US FDA pregnancy category Not Assigned: The US FDA has amended the pregnancy labeling rule for prescription drug products to require labeling that includes a summary of risk, a discussion of the data supporting that summary, and relevant information to help health care providers make prescribing decisions and counsel women about the use of drugs during pregnancy. Pregnancy categories A, B, C, D, and X are being phased out.
See references
Methadone Breastfeeding Warnings
Peak methadone levels occur about 4 to 5 hours after an oral dose. A breastfed infant would receive approximately 17.4 mcg/kg/day based on average milk consumption of 150 mL/kg/day; this is approximately 2% to 3% the oral maternal dose. Methadone concentrations from 50 to 570 mcg/L were observed in assays of breast milk from mothers maintained on oral methadone doses of 10 to 80 mg/day. Cases of sedation and respiratory depression in breastfed infants exposed to methadone have been received. There is no information on use of parenteral methadone in breastfeeding, or the safety of high dose methadone typically used for chronic pain management.
Pregnant mothers need to know when they should or should not breastfeed; a stable mother being treated for opioid use disorder is encouraged to breastfeed, although there are situations where breastfeeding is not recommended (e.g., the mother is HIV-positive, has tuberculosis, has cracked or bleeding nipples, is hepatitis C-positive, has returned to illicit drug use including cannabis). If breastfeeding is being considered, counseling should include:
-How to identify respiratory depression and sedation in their babies and when it may be necessary to seek immediate medical care; mothers should be aware that methadone will be transferred to breast milk.

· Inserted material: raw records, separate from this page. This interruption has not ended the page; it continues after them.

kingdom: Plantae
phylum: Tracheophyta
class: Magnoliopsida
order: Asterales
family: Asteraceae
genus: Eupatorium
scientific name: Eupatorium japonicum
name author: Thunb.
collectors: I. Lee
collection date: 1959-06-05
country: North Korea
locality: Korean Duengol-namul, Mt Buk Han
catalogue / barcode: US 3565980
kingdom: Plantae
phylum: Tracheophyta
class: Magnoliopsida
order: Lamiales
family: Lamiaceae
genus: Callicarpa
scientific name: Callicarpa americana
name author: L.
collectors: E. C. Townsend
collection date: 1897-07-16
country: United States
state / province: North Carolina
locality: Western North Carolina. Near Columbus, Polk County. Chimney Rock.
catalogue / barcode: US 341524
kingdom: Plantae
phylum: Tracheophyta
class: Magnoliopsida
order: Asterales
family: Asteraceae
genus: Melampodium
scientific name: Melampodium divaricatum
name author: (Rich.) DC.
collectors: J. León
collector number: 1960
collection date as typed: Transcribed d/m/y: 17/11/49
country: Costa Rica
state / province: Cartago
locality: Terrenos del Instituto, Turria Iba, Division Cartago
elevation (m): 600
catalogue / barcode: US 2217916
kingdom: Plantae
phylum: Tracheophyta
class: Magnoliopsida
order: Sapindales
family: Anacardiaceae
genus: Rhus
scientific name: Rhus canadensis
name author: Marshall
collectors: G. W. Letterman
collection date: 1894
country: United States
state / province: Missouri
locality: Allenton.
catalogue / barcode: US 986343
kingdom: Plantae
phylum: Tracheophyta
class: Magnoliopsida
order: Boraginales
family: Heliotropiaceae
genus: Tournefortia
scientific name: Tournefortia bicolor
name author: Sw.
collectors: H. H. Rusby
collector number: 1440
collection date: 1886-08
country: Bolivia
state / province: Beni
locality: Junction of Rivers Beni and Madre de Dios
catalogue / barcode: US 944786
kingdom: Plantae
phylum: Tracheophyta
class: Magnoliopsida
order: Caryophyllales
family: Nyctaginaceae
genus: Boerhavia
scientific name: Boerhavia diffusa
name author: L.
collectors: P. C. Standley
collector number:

-The possibility that the baby may experience methadone withdrawal if breast-feeding is discontinued suddenly; mothers should discuss discontinuation of breast-feeding with the baby's healthcare team.
-Use of other substances of abuse will expose the baby to additional risks; if other substances of abuse are being used, mothers should not breast-feed.
Use is considered acceptable; caution is recommended
Excreted into human milk: Yes
Comments:
-Initiation of methadone postpartum, or increasing the maternal dosage to greater than 100 mg/day (therapeutically or by abuse) poses a risk of sedation and respiratory depression in the breastfed infant, especially if the infant was not exposed to methadone in utero.
-Women who received methadone maintenance during pregnancy and are stable should be encouraged to breastfeed unless there is another contraindication; nursing mothers will need ongoing support during this period.
-Breastfed infants should be monitored closely for signs of increased sleepiness, breathing difficulties, and limpness; breastfeeding may decrease, but not eliminate neonatal withdrawal symptoms in infants exposed in utero.
-Breastfed infants of mothers using methadone should be weaned gradually to prevent development of withdrawal symptoms.
-Based on two small clinical studies, methadone was present in low levels in human milk, but the exposed infants did not show adverse reactions
-There have be rare case reports of sedation and respiratory depression in infants exposed to methadone through breast milk.